The numerical model of a shaftless hollow pump is established, and the suction flow of the pump at different rotational speeds is studied using the computational fluid dynamics method. We analyzed the velocity and pressure in the internal and external cavities of the hollow sampling pump and the external pipe and elucidated the principle of non-destructive sampling in the hollow sampling pump. The effects of the width of the internal and external cavities, blade angle, and number of blades on the flow rate of the internal cavity inlet at a certain rotational speed and the total size of the cross-section are further studied. The results show that the higher the blade rotational speed, the greater the inlet flow. At a fixed rotational speed, the internal and external cavity size and blade angle have significant effects on the flow rate of the internal cavity inlet, while the number of blades has relatively little influence on the inlet flow. Taking n = 180 rpm as an example, when the internal and external cavities are h = 14 mm and d = 52 mm, the blade angle is 45°, and the number of blades is five, the flow rate at the internal cavity inlet of the sampling pump is the highest. All cases show that the flow rate at the internal cavity inlet is directly related to the negative pressure difference between the internal cavity outlet and inlet. The greater the negative pressure at the internal cavity outlet, the greater the flow rate at the internal cavity inlet.

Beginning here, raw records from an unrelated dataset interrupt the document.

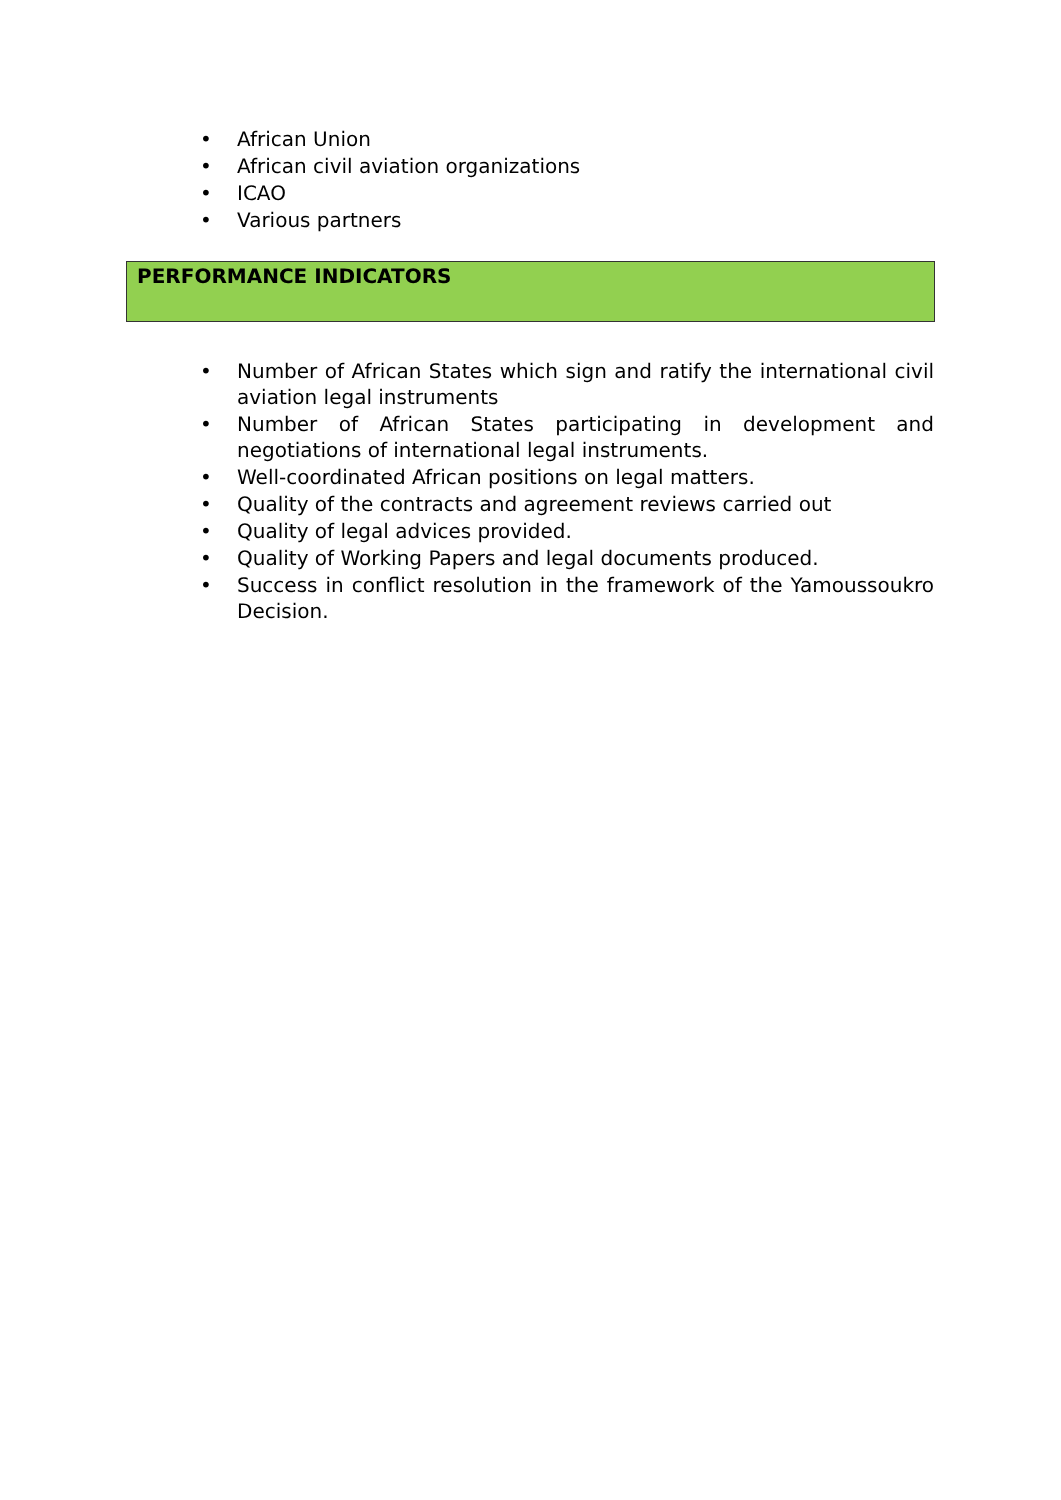• African Union
• African civil aviation organizations
• ICAO
• Various partners
PERFORMANCE INDICATORS
• Number of African States which sign and ratify the international civil aviation legal instruments
• Number of African States participating in development and negotiations of international legal instruments.
• Well-coordinated African positions on legal matters.
• Quality of the contracts and agreement reviews carried out
• Quality of legal advices provided.
• Quality of Working Papers and legal documents produced.
• Success in conflict resolution in the framework of the Yamoussoukro Decision.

Finally, the sampling pump is designed and manufactured, and the laboratory pool experiment is designed to carry out jellyfish sampling. The experimental results show that the suction flow of the shaftless hollow pump can reach more than 1.50 m³/h, and the non-destructive capture of jellyfish can be realized.

The shaftless hollow pump designed in this paper can provide the key core components of the fixed-point filter sampler for plankton in the ocean so as to realize efficient, non-destructive sampling of fixed-point flow, which is of great significance for the study of marine plankton.